Data are presented as the means ± S.E.M. Food and water consumption are expressed as mean daily consumption over the 3-day periods before and after drug treatment. Since rats maintained on an FC diet received two kinds of feed with different energy density, i.e., the ST and high-sucrose diet (see above), food intake in these animals has been expressed both in grams and calories. The results of the experiments were analyzed with statistical software STATISTICA 10 (Statsoft, Cracow, Poland). All the variables (food intake, water intake and body weight) were graphically tested for normal distribution using chi-square test which showed that the data were normally distributed.

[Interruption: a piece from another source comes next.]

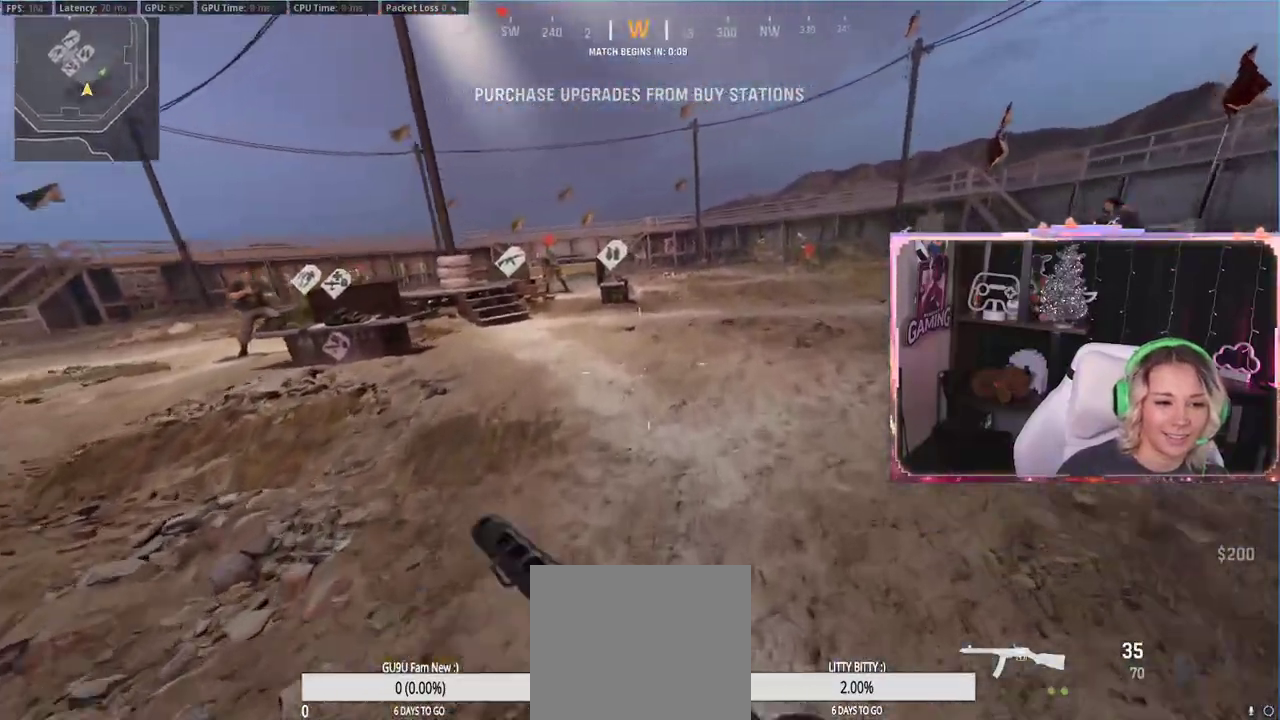
{"buttons": [], "left_stick": "up", "right_stick": "center", "events": [[33, "left_stick", "up-right"], [50, "right_stick", "up-right"], [200, "A", "down"], [200, "left_stick", "center"], [200, "right_stick", "center"], [317, "A", "up"], [500, "left_stick", "up"]]}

A one-way analysis of variance (ANOVA) was employed to compare the basal daily food consumption in rats maintained on either the ST, HF or FC diet. The effects of drugs on food and water intake and body weight changes in rats fed high-calorie diets were analyzed using a two-way repeated measures ANOVA. Bonferroni post-hoc multiple comparison test was used to determine differences between groups when significant primary effects (drug × time before and after treatment) were found. The differences between groups were considered to be significant when P≤0.05.

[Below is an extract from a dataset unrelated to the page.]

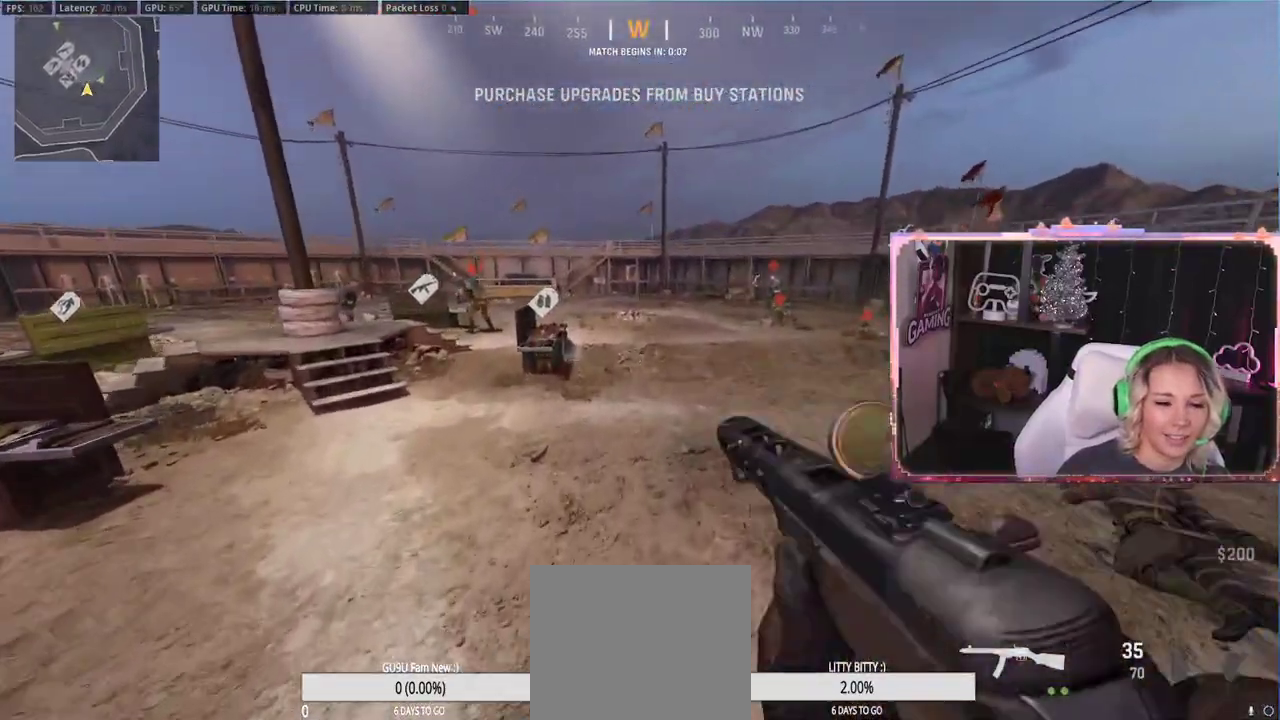
{"buttons": ["Y"], "left_stick": "up", "right_stick": "center", "events": [[383, "Y", "down"]]}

Food intake and body weight changes
The mean basal food consumption in rats assigned to groups maintained on either the ST, HF or FC diet is shown in Fig. 1. A one-way ANOVA revealed that the type of diet affected significantly the basal food intake as expressed in grams and calories (F2,383=4.5, P<0.05 and F2,383=259.76, P<0.001, respectively). Rats maintained on a ST diet and both high-calorie diets consumed similar amounts of food expressed in grams. On the other hand, the caloric intake in animals fed the ST diet was significantly lower than that found in HF or FC diet-fed rats (both P<0.001). Rats presented with the HF diet consumed also significantly more calories than those maintained on the FC diet (P<0.001).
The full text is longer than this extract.